Mastercard melaporkan hasil kuartal pertama yang lebih kuat dari perkiraan pada hari Kamis, namun sahamnya tetap melemah di awal perdagangan.
Laba disesuaikan tercatat $4,60 per saham, naik dari $3,73 setahun lalu dan melampaui konsensus Wall Street sebesar $4,41. Pendapatan mencapai $8,4 miliar, meningkat 16% year over year, melampaui perkiraan analis sebesar $8,26 miliar.
Saham turun 2,1% dalam perdagangan premarket. Saham tersebut sudah turun 3,9% sepanjang tahun ini menjelang sesi hari Kamis.
Mastercard Incorporated, MA
Reaksi yang lesu ini tidak sepenuhnya mengejutkan. Mastercard sudah mencatatkan kenaikan 3,5% pada hari Rabu setelah pesaingnya, Visa, melaporkan hasil laba yang juga melampaui ekspektasi — menunjukkan bahwa sebagian besar berita baik sudah terefleksi dalam harga saham.
Visa turun 0,2% pada hari Kamis.
Gross dollar volume — total nilai seluruh transaksi yang diproses di jaringan Mastercard — naik 7% year over year. Hal ini menunjukkan aktivitas konsumen yang stabil di platform tersebut.
Volume lintas batas, yang melacak pengeluaran kartu di luar negara penerbit, naik 13%. Hal ini terjadi meskipun penutupan wilayah udara di Timur Tengah mengganggu rute penerbangan dan menyebabkan ribuan pembatalan.
Pengeluaran konsumen secara umum tetap bertahan, meskipun ketidakpastian ekonomi terkait tarif AS dan perang Iran membebani sentimen. Kepercayaan konsumen melemah di tengah pasar tenaga kerja yang lesu, namun volume transaksi tetap tangguh.
Sebagian besar pengeluaran tersebut berasal dari rumah tangga berpenghasilan tinggi, yang masih melakukan pembelian diskresioner. Sebaliknya, konsumen berpenghasilan rendah mulai mengurangi pengeluaran untuk kebutuhan non-esensial.
Fenomena yang disebut ekonomi "berbentuk K" ini merupakan pola yang telah disoroti para analis di seluruh industri pembayaran. Hal ini telah membantu meredam dampak pada sektor seperti perjalanan dan hiburan.
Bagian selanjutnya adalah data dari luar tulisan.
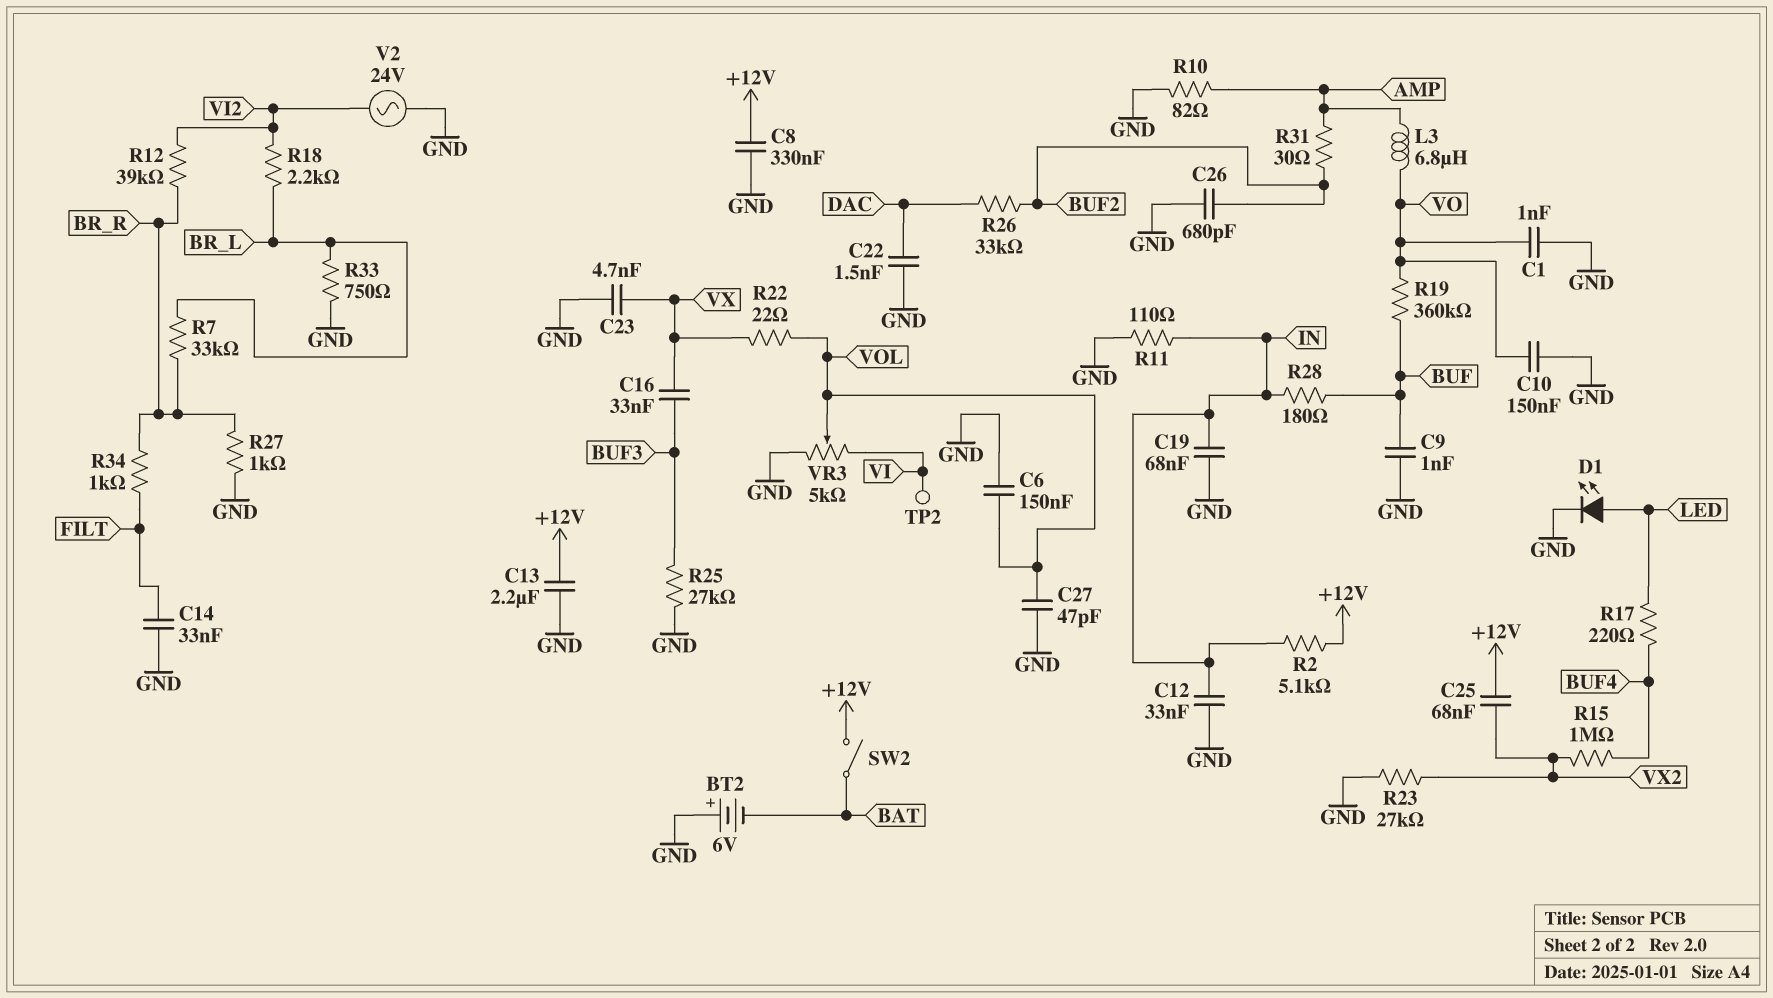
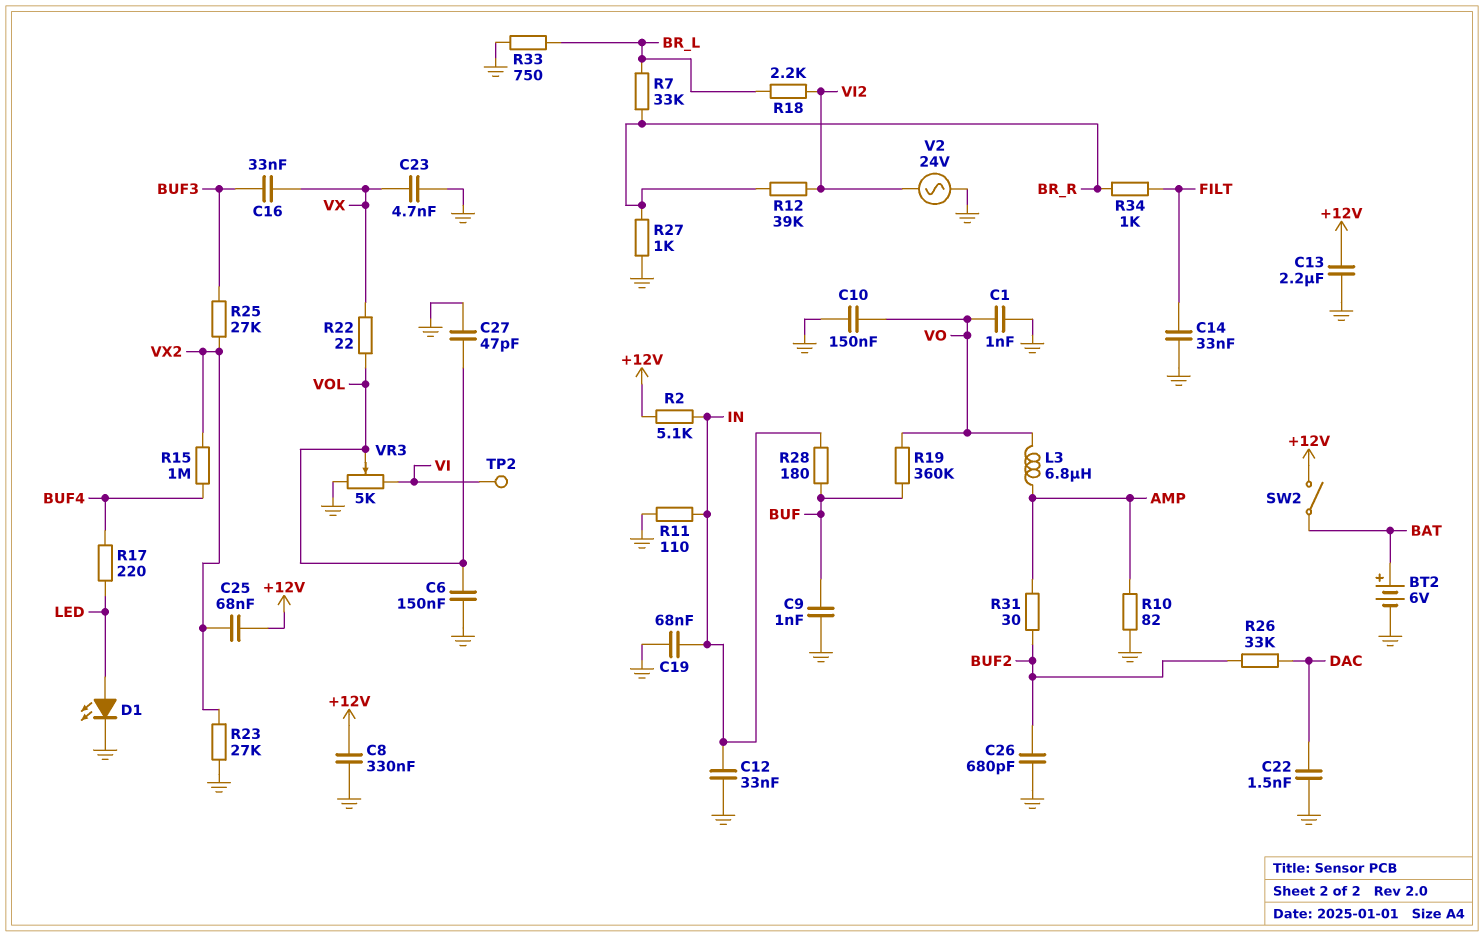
BT2: 6V (plus GND, minus BAT) -> 6V (plus BAT, minus GND)
R25: 27k (BUF3, GND) -> 27k (BUF3, VX2)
American Express, yang basis pelanggannya cenderung lebih kaya, juga melampaui ekspektasi laba kuartal pertama pekan lalu. Visa pun melampaui estimasi.
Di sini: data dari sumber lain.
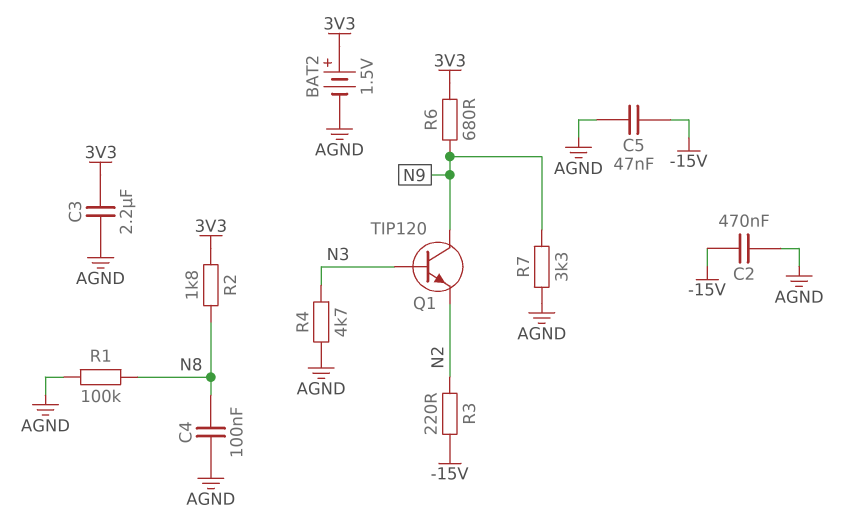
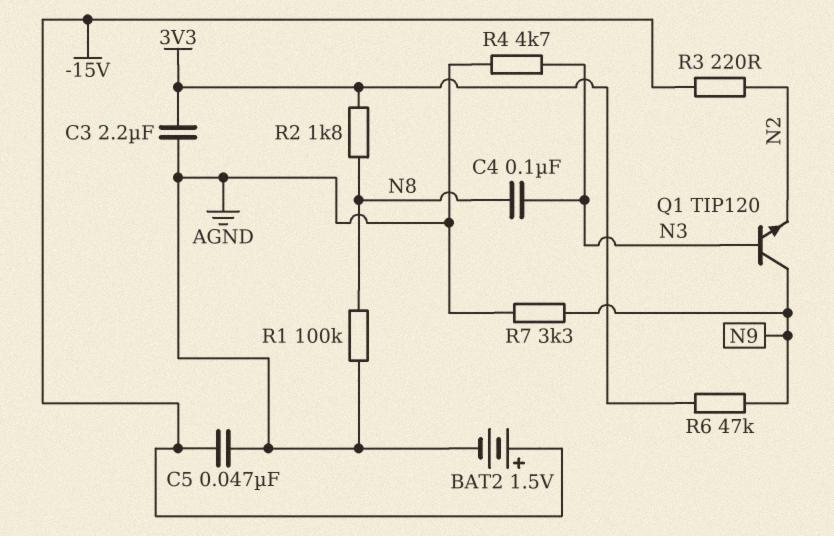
BAT2: 1.5V (plus 3V3, minus AGND) -> 1.5V (plus -15V, minus AGND)
C2: 470nF (-15V, AGND) -> none
C4: 100nF (AGND, N8) -> 100nF (N3, N8)
R6: 680 (3V3, N9) -> 47k (3V3, N9)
Dari sisi pengeluaran, biaya operasional naik 13% year over year. Kenaikan ini terutama didorong oleh meningkatnya biaya umum dan administrasi.
Angka tersebut mencakup biaya restrukturisasi pretax sebesar $202 juta, yang menambah tekanan pada laba bersih meskipun pendapatan datang dengan kuat.
Awal bulan ini, sebagian besar pemberi pinjaman besar AS melaporkan peningkatan saldo pinjaman konsumen, yang menunjukkan kelanjutan aktivitas pinjaman meskipun ada tekanan ekonomi yang lebih luas.
Saham Mastercard tertinggal dari pasar yang lebih luas selama setahun terakhir.
EPS disesuaikan sebesar $4,60 berada di atas rata-rata analis sebesar $4,40, berdasarkan data dari LSEG.